L’année de la pensée magique
L’année de la pensée magique de Joan Didion, adaptation de Christopher Thomson et Thierry Klifa, mise en scène de Thierry Klifa.
Joan Didion est une journaliste et romancière américaine, auteur aussi de plusieurs scénarios de cinéma comme ceux de Panique à Needle Park de Jerry Schatzberg, Play It As It Lays de Frank Perry, A Star is born de Frank Pierson qu’elle écrivit avec son mari John Gregory Dunn, mort brutalement d’une crise cardiaque; ils avaient adopté Quintana qui mourut aussi quelques mois après son père d’une pancréatite aigüe à 39 ans.
C’est ces deux décès qu’elle a raconté dans un roman devenu un monologue aujourd’hui monté par Klifa avec Fanny Ardant. Un récit d’un moment de sa vie, à la fois empreint de la tragédie que fut la perte des deux êtres qui lui étaient le plus proches mais aussi d’un certain comique, ce qui, on le sait, n’est pas totalement incompatible, du genre: « Quand on vous dit que quelqu’un du service social d’un hôpital veut vous parler, en général, c’est mauvais signe.! »

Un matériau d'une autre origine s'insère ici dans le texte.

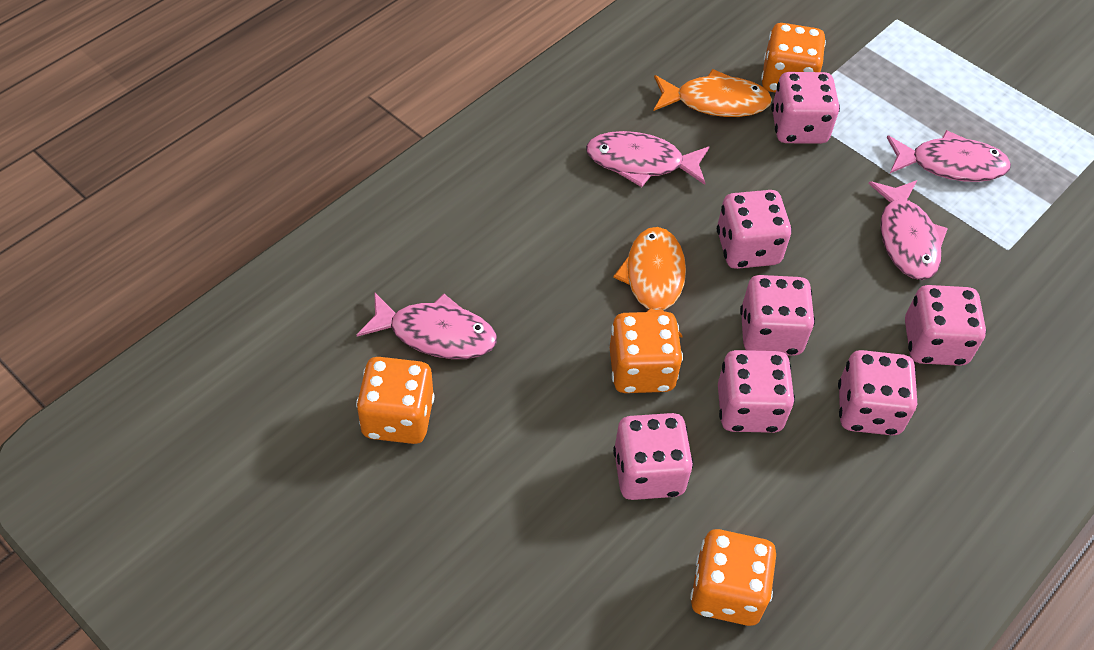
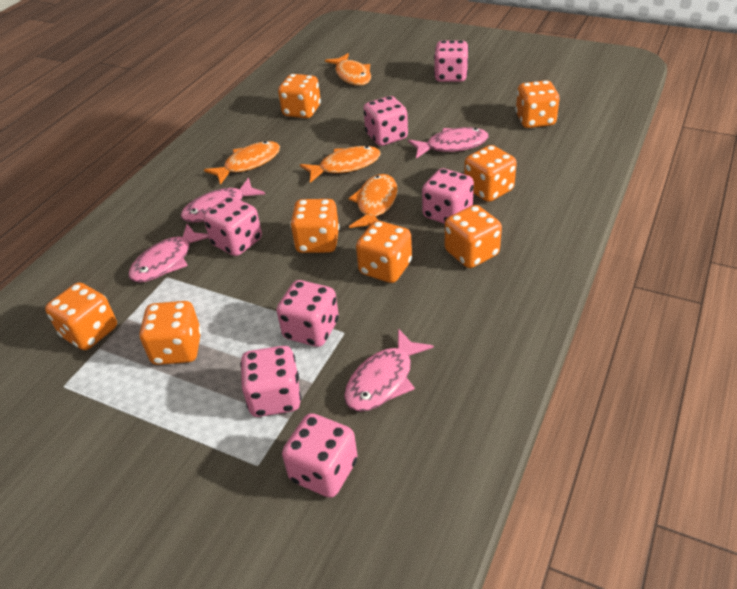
orange dice: [356,357,435,444] [610,312,683,393] [690,529,776,626] [761,23,826,93] = 4 -> [45,282,117,350] [139,301,201,365] [278,74,321,118] [290,199,340,253] [356,221,412,283] [445,205,502,268] [464,145,517,202] [515,80,560,128] = 8
orange fish: [613,227,686,338] [654,69,772,117] = 2 -> [204,141,280,185] [300,146,381,183] [325,53,371,86] [348,174,398,228] = 4

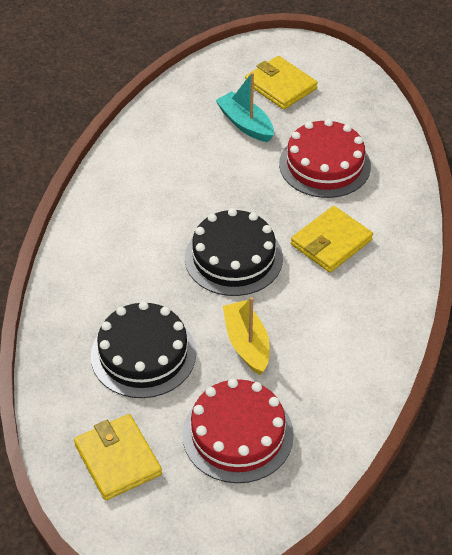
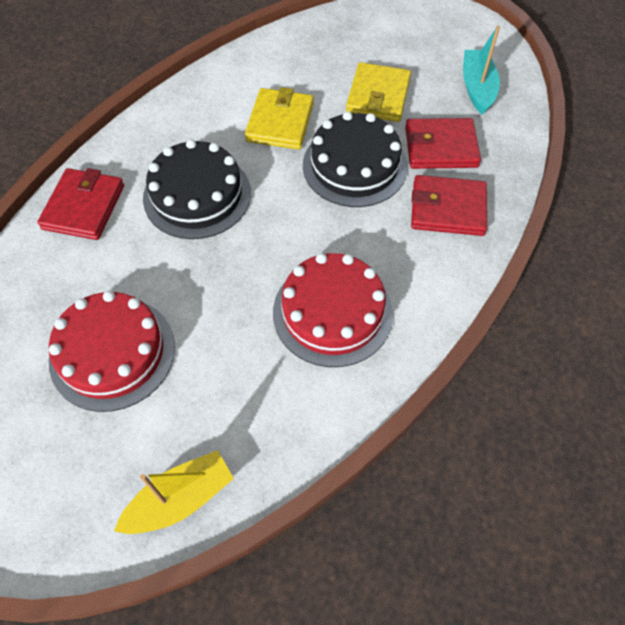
red wallet: none = 0 -> [37,168,124,240] [405,118,481,169] [411,175,487,236] = 3
yellow wallet: [74,414,162,500] [245,56,318,110] [291,206,373,273] = 3 -> [245,87,314,150] [346,62,411,122] = 2

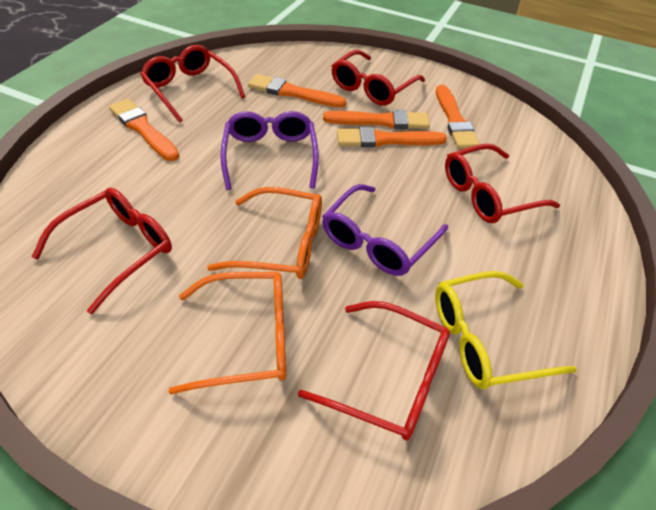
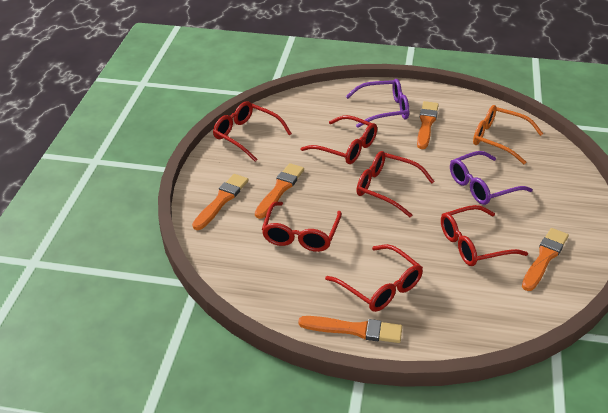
orange glasses: [168,272,286,395] [207,187,322,279] = 2 -> [473,105,543,164] = 1
red glasses: [32,188,172,314] [140,45,245,123] [298,301,450,440] [332,50,425,106] [445,143,560,223] = 5 -> [213,101,292,161] [262,202,342,252] [300,115,377,164] [325,244,423,312] [357,151,434,217] [441,205,528,266] = 6
yellow glasses: [435,271,577,389] = 1 -> none = 0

Joan Didion dit les choses avec une précision clinique: la tache de sang noir sous la table du repas qu’ils allaient prendre tous les deux un soir de décembre pour être près du feu et ne pas aller au restaurant, puis les attentes interminables aux urgences, les médicaments qu’on donne sans trop y croire, l’espoir fou de pouvoir rembobiner le film, alors qu’elle a vite compris dès le début que son mari allait mourir. »La vie change vite. La vie change en un instant. On s’apprête à dîner et la vie telle qu’on la connaît s’arrête ».
On sent qu’elle s’est raccroché à l’écriture pour ne pas sombrer, pour essayer de supporter l’insupportable… Mais la tragédie d’un soir de décembre n’était encore que la moitié de ce qu’elle allait vivre, avec la maladie brutale de sa fille, elle aussi condamnée à brève échéance. Bref, une double peine qui va broyer la vie de cette épouse puis de cette mère qui reste prête à tout: » Pour la garder en vie, je dois me concentrer. je dois éviter de prêter attention à tout ce qui pourrait me ramener vers le passé ».
C’est Fanny Ardant qui prend en charge ce long monologue sur une terrasse de bois; aucun accessoire qu’un sac à main et une chaise où elle s’assoit parfois. C’est sans doute la première fois qu’ elle est seule aussi longtemps en scène, même si elle a souvent joué au théâtre. Très concentrée, elle a une présence remarquable et impose ce texte de sa voix rauque qu’elle module de façon inimitable.
Aucun doute la-dessus, elle sait prendre un public avec un texte où l’on côtoie souvent l’indicible et où l’on pourrait tomber dans la sensiblerie et qui va droit au cœur de chaque spectateur qui reste accroché pendant une heure et demi à chacune de ses phrases. UN silence de grande qualité dans la salle: elle dit comme peu d’actrices la douleur qui ronge, la charge émotionnelle qui envahit le proche d’un malade quand il se voit dans l’incapacité d’être un tant soit peu utile ,l’inquiétude sans limites, et de ce côté-là, elle a sans doute beaucoup donné: Truffaut est mort quand elle avait trente cinq ans! Bien dirigée par Klifa, droite dans ses bottes, elle est impeccable: aucun geste faux, aucun mot mal placé, elle dit les choses simplement et avec une admirable efficacité ; de temps en temps, elle boule un peu son texte mais elle le fait avec un tel naturel qu’on ne peut lui en vouloir.
Vraiment du grand art, même si le texte, un peu bavard, aurait exigé quelques coupes. Laura Pels, la directrice de l’Atelier, a réussi un beau coup.
Philippe du Vignal
Théâtre de l’Atelier Place Charles Dullin. Paris 18 ème. T: 01-46-06-49-24
Le texte de la pièce et les livres de Joan Didion sont édités pour la plupart chez Albin Michel.